Saved data entries
───

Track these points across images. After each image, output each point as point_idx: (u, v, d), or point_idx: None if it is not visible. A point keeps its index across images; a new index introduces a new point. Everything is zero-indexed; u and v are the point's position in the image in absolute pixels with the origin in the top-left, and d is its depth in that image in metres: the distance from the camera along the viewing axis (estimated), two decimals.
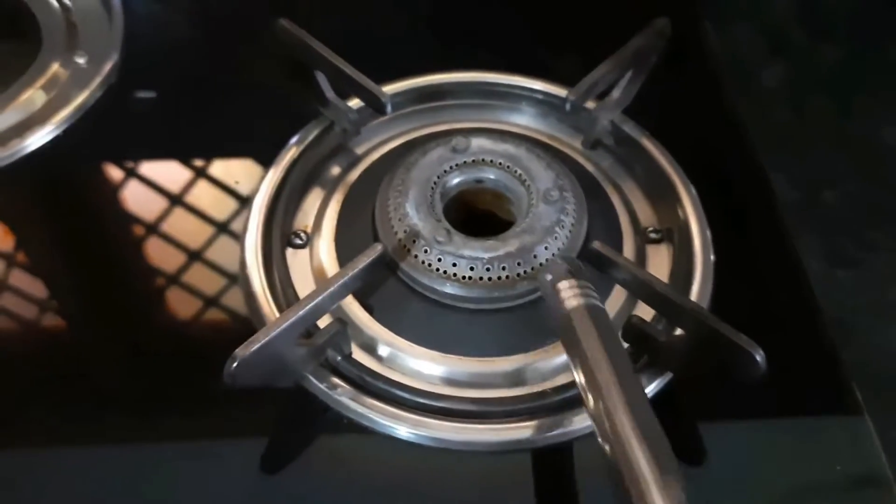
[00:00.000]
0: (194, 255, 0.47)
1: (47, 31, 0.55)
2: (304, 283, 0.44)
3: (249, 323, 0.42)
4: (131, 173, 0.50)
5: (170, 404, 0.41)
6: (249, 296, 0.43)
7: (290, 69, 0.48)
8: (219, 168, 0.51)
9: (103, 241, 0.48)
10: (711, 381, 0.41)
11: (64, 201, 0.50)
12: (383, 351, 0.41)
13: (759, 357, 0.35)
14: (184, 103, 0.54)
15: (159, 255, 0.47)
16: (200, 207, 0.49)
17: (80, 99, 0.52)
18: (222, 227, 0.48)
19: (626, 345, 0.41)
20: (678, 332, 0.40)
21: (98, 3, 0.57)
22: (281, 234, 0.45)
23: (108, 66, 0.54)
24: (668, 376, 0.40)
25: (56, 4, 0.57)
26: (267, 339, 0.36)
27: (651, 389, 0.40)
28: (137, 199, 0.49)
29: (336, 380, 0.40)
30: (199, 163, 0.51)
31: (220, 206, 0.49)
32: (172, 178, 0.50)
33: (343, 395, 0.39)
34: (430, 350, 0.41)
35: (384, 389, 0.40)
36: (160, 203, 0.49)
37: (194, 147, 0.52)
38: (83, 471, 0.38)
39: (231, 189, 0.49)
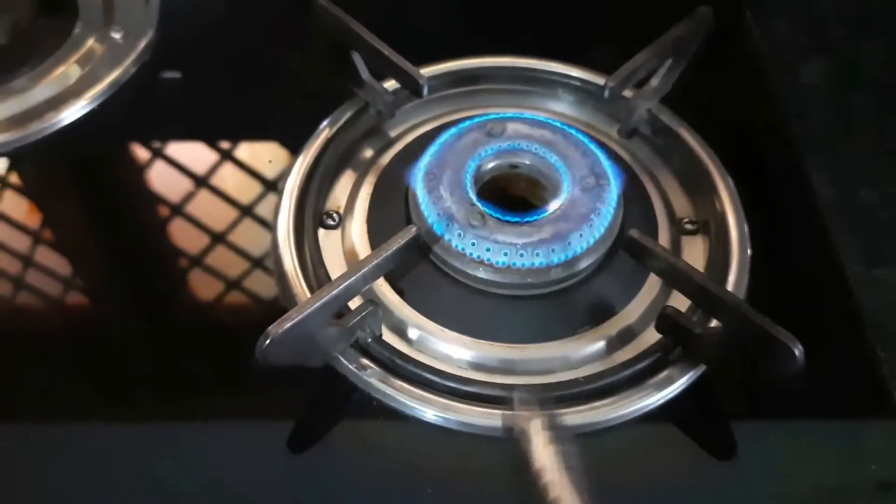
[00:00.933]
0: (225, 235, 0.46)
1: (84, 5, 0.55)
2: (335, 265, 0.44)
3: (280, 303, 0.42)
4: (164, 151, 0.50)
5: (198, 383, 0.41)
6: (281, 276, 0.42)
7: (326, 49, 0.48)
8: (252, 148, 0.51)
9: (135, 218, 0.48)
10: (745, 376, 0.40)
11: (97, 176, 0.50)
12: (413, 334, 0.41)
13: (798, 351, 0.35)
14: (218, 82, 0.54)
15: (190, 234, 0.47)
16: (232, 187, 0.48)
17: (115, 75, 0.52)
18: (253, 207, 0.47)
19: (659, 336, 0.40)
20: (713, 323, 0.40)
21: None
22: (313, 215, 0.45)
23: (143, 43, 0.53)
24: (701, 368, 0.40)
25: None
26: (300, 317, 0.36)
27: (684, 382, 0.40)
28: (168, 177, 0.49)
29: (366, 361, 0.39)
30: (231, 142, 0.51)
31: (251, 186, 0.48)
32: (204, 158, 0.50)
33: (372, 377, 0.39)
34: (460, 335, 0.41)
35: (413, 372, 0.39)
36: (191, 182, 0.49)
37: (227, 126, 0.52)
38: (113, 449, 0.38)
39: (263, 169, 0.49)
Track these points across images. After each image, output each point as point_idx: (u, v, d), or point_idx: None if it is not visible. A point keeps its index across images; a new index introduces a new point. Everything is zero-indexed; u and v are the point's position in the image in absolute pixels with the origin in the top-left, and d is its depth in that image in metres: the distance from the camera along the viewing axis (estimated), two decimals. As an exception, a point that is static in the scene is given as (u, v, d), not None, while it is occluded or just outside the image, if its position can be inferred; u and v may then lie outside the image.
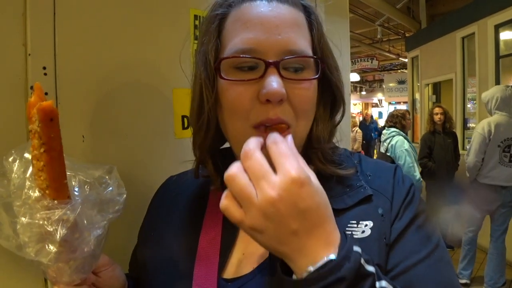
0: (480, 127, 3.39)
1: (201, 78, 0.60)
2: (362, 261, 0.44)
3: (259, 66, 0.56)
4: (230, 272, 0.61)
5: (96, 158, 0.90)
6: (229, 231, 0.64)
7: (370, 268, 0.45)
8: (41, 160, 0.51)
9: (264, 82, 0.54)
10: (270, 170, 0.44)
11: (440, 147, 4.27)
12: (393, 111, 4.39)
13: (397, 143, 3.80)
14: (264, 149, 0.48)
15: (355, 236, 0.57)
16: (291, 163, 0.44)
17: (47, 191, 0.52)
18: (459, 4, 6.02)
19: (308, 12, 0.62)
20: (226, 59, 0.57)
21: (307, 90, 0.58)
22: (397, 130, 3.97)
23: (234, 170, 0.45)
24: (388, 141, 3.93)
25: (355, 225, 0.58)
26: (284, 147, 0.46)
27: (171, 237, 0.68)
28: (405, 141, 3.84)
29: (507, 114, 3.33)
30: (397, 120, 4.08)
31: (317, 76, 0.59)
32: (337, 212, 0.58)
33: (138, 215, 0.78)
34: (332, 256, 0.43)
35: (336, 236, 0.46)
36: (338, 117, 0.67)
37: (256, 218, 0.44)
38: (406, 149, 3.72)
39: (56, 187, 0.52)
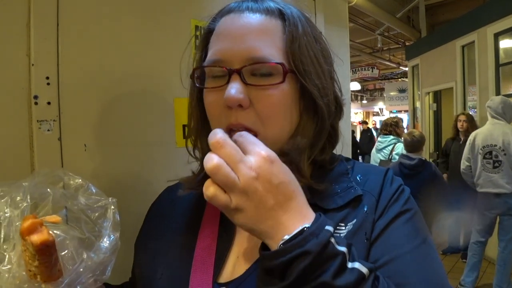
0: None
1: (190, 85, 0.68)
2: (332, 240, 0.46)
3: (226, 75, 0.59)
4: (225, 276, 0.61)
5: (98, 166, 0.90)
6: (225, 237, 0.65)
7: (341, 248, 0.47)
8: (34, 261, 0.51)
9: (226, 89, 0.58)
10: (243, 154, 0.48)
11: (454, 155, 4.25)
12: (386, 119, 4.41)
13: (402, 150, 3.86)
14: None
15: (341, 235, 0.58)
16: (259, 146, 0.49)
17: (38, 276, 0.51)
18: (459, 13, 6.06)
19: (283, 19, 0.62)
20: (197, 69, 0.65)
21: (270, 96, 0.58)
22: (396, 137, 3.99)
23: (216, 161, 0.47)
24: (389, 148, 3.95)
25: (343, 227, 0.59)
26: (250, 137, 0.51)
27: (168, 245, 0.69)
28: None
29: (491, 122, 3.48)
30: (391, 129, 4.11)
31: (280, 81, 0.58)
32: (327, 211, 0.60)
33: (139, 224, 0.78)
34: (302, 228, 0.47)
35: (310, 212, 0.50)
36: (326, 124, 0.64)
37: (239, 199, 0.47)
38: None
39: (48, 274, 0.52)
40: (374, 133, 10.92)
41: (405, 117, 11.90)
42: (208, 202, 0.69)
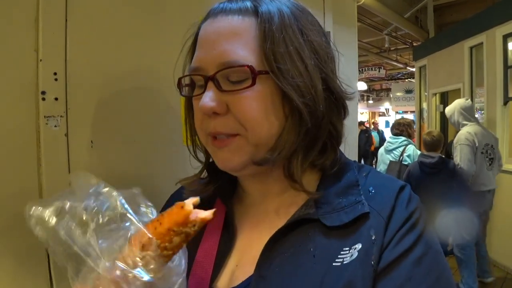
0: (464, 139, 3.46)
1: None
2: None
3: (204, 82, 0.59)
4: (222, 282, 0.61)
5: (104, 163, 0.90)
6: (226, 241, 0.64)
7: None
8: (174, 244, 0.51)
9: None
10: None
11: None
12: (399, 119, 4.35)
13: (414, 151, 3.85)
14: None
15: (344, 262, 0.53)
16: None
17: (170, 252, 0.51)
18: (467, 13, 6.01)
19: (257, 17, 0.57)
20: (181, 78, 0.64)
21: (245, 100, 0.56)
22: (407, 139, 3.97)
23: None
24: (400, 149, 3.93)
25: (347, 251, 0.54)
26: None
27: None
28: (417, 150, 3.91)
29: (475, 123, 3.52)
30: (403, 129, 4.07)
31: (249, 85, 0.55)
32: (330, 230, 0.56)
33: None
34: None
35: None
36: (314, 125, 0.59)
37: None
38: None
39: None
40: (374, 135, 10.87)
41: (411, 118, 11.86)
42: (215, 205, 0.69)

───

## ASSIGNMENT
Each record should be written out again exactly, though without its pictures.

## RESULT
Track these points across images. After each image, output each point as point_idx: (u, v, d), or point_idx: None if it is not visible. A point keeps its index across images; a new index introduces a new point. Everything is zero-indexed; u and v are the point's position in the image in absolute pixels with the origin in the top-left, and d is its depth in that image in metres: the distance from the camera along the viewing axis (estimated), two decimals.
[00:00.000]
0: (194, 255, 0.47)
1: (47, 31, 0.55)
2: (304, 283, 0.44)
3: (249, 323, 0.42)
4: (131, 173, 0.50)
5: (170, 404, 0.41)
6: (249, 296, 0.43)
7: (290, 69, 0.48)
8: (219, 168, 0.51)
9: (103, 241, 0.48)
10: (711, 381, 0.41)
11: (64, 201, 0.50)
12: (383, 351, 0.41)
13: (759, 357, 0.35)
14: (184, 103, 0.54)
15: (159, 255, 0.47)
16: (200, 207, 0.49)
17: (80, 99, 0.52)
18: (222, 227, 0.48)
19: (626, 345, 0.41)
20: (678, 332, 0.40)
21: (98, 3, 0.57)
22: (281, 234, 0.45)
23: (108, 66, 0.54)
24: (668, 376, 0.40)
25: (56, 4, 0.57)
26: (267, 339, 0.36)
27: (651, 389, 0.40)
28: (137, 199, 0.49)
29: (336, 380, 0.40)
30: (199, 163, 0.51)
31: (220, 206, 0.49)
32: (172, 178, 0.50)
33: (343, 395, 0.39)
34: (430, 350, 0.41)
35: (384, 389, 0.40)
36: (160, 203, 0.49)
37: (194, 147, 0.52)
38: (83, 471, 0.38)
39: (231, 189, 0.49)
[00:00.933]
0: (225, 235, 0.46)
1: (84, 5, 0.55)
2: (335, 265, 0.44)
3: (280, 303, 0.42)
4: (164, 151, 0.50)
5: (198, 383, 0.41)
6: (281, 276, 0.42)
7: (326, 49, 0.48)
8: (252, 148, 0.51)
9: (135, 218, 0.48)
10: (745, 376, 0.40)
11: (97, 176, 0.50)
12: (413, 334, 0.41)
13: (798, 351, 0.35)
14: (218, 82, 0.54)
15: (190, 234, 0.47)
16: (232, 187, 0.48)
17: (115, 75, 0.52)
18: (253, 207, 0.47)
19: (659, 336, 0.40)
20: (713, 323, 0.40)
21: None
22: (313, 215, 0.45)
23: (143, 43, 0.53)
24: (701, 368, 0.40)
25: None
26: (300, 317, 0.36)
27: (684, 382, 0.40)
28: (168, 177, 0.49)
29: (366, 361, 0.39)
30: (231, 142, 0.51)
31: (251, 186, 0.48)
32: (204, 158, 0.50)
33: (372, 377, 0.39)
34: (460, 335, 0.41)
35: (413, 372, 0.39)
36: (191, 182, 0.49)
37: (227, 126, 0.52)
38: (113, 449, 0.38)
39: (263, 169, 0.49)
Track these points across images. After each image, output each point as point_idx: (u, v, d), or point_idx: None if it is not visible. A point keeps its index across images; a new index introduces a new point. Everything is zero-indexed; u and v are the point's position in the image in absolute pixels with the origin in the top-left, and d is its depth in that image in metres: the distance from the camera along the viewing axis (estimated), two decimals. As an exception, a point that is static in the scene is given as (u, v, d), not None, while it is occluded or just outside the image, if its position can be inferred; u and v may then lie outside the image.
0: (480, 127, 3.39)
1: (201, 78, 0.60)
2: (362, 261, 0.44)
3: (259, 66, 0.56)
4: (230, 272, 0.61)
5: (96, 158, 0.90)
6: (229, 231, 0.64)
7: (370, 268, 0.45)
8: (41, 160, 0.51)
9: (264, 82, 0.54)
10: (270, 170, 0.44)
11: (440, 147, 4.27)
12: (393, 111, 4.39)
13: (397, 143, 3.80)
14: (264, 149, 0.48)
15: (355, 236, 0.57)
16: (291, 163, 0.44)
17: (47, 191, 0.52)
18: (459, 4, 6.02)
19: (308, 12, 0.62)
20: (226, 59, 0.57)
21: (307, 90, 0.58)
22: (397, 130, 3.97)
23: (234, 170, 0.45)
24: (388, 141, 3.93)
25: (355, 225, 0.58)
26: (284, 147, 0.46)
27: (171, 237, 0.68)
28: (405, 141, 3.84)
29: (507, 114, 3.33)
30: (397, 120, 4.08)
31: (317, 76, 0.59)
32: (337, 212, 0.58)
33: (138, 215, 0.78)
34: (332, 256, 0.43)
35: (336, 236, 0.46)
36: (338, 117, 0.67)
37: (256, 218, 0.44)
38: (406, 149, 3.72)
39: (56, 187, 0.52)
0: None
1: (190, 85, 0.68)
2: (332, 240, 0.46)
3: (226, 75, 0.59)
4: (225, 276, 0.61)
5: (98, 166, 0.90)
6: (225, 237, 0.65)
7: (341, 248, 0.47)
8: (34, 261, 0.51)
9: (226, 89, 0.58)
10: (243, 154, 0.48)
11: (454, 155, 4.25)
12: (386, 119, 4.41)
13: (402, 150, 3.86)
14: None
15: (341, 235, 0.58)
16: (259, 146, 0.49)
17: (38, 276, 0.51)
18: (459, 13, 6.06)
19: (283, 19, 0.62)
20: (197, 69, 0.65)
21: (270, 96, 0.58)
22: (396, 137, 3.99)
23: (216, 161, 0.47)
24: (389, 148, 3.95)
25: (343, 227, 0.59)
26: (250, 137, 0.51)
27: (168, 245, 0.69)
28: None
29: (491, 122, 3.48)
30: (391, 129, 4.11)
31: (280, 81, 0.58)
32: (327, 211, 0.60)
33: (139, 224, 0.78)
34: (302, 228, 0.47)
35: (310, 212, 0.50)
36: (326, 124, 0.64)
37: (239, 199, 0.47)
38: None
39: (48, 274, 0.52)
40: (374, 133, 10.92)
41: (405, 117, 11.90)
42: (208, 202, 0.69)
0: (464, 139, 3.46)
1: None
2: None
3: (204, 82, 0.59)
4: (222, 282, 0.61)
5: (104, 163, 0.90)
6: (226, 241, 0.64)
7: None
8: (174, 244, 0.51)
9: None
10: None
11: None
12: (399, 119, 4.35)
13: (414, 151, 3.85)
14: None
15: (344, 262, 0.53)
16: None
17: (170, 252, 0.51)
18: (467, 13, 6.01)
19: (257, 17, 0.57)
20: (181, 78, 0.64)
21: (245, 100, 0.56)
22: (407, 139, 3.97)
23: None
24: (400, 149, 3.93)
25: (347, 251, 0.54)
26: None
27: None
28: (417, 150, 3.91)
29: (475, 123, 3.52)
30: (403, 129, 4.07)
31: (249, 85, 0.55)
32: (330, 230, 0.56)
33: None
34: None
35: None
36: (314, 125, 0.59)
37: None
38: None
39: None
40: (374, 135, 10.87)
41: (411, 118, 11.86)
42: (215, 205, 0.69)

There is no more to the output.